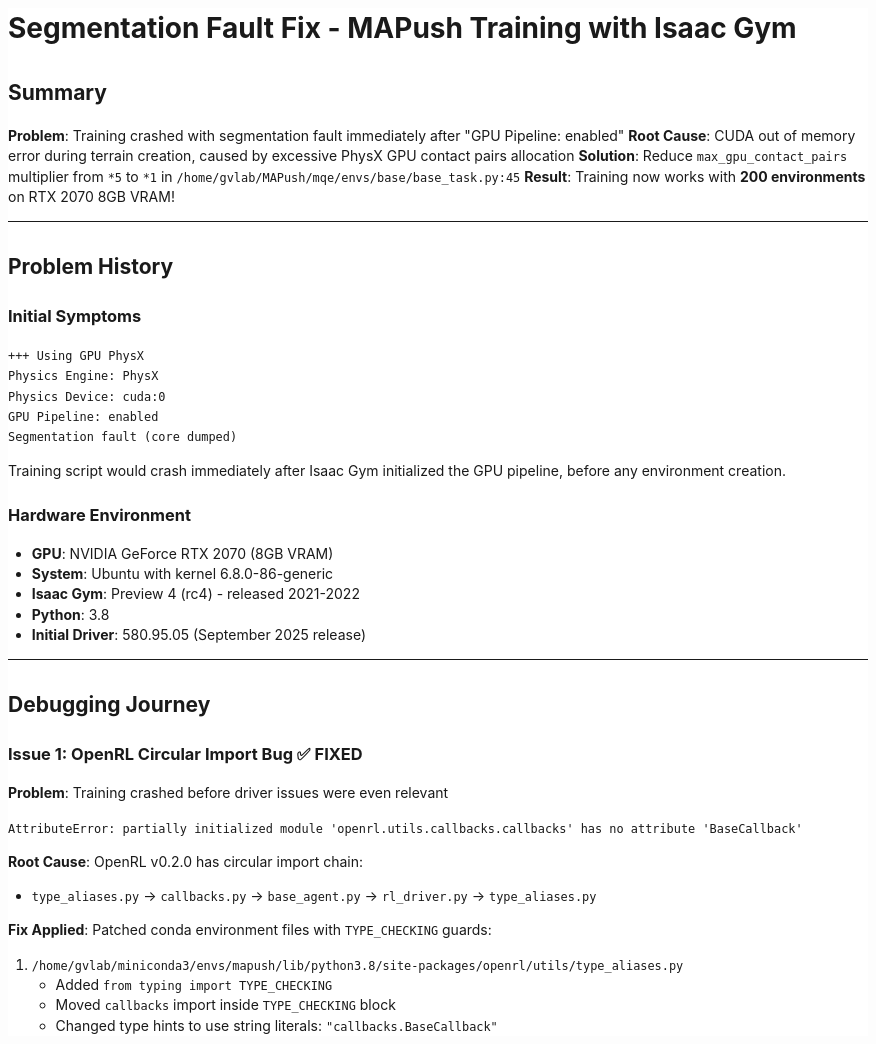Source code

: # Segmentation Fault Fix - MAPush Training with Isaac Gym

## Summary

**Problem**: Training crashed with segmentation fault immediately after "GPU Pipeline: enabled"
**Root Cause**: CUDA out of memory error during terrain creation, caused by excessive PhysX GPU contact pairs allocation
**Solution**: Reduce `max_gpu_contact_pairs` multiplier from `*5` to `*1` in `/home/gvlab/MAPush/mqe/envs/base/base_task.py:45`
**Result**: Training now works with **200 environments** on RTX 2070 8GB VRAM!

---

## Problem History

### Initial Symptoms
```
+++ Using GPU PhysX
Physics Engine: PhysX
Physics Device: cuda:0
GPU Pipeline: enabled
Segmentation fault (core dumped)
```

Training script would crash immediately after Isaac Gym initialized the GPU pipeline, before any environment creation.

### Hardware Environment
- **GPU**: NVIDIA GeForce RTX 2070 (8GB VRAM)
- **System**: Ubuntu with kernel 6.8.0-86-generic
- **Isaac Gym**: Preview 4 (rc4) - released 2021-2022
- **Python**: 3.8
- **Initial Driver**: 580.95.05 (September 2025 release)

---

## Debugging Journey

### Issue 1: OpenRL Circular Import Bug ✅ FIXED
**Problem**: Training crashed before driver issues were even relevant
```
AttributeError: partially initialized module 'openrl.utils.callbacks.callbacks' has no attribute 'BaseCallback'
```

**Root Cause**: OpenRL v0.2.0 has circular import chain:
- `type_aliases.py` → `callbacks.py` → `base_agent.py` → `rl_driver.py` → `type_aliases.py`

**Fix Applied**: Patched conda environment files with `TYPE_CHECKING` guards:
1. `/home/gvlab/miniconda3/envs/mapush/lib/python3.8/site-packages/openrl/utils/type_aliases.py`
   - Added `from typing import TYPE_CHECKING`
   - Moved `callbacks` import inside `TYPE_CHECKING` block
   - Changed type hints to use string literals: `"callbacks.BaseCallback"`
========
WHAT YOU SHOULD DO: Tally the lines in the listing that hold the string "envs"; your reply is that total alone.

ANSWER: 2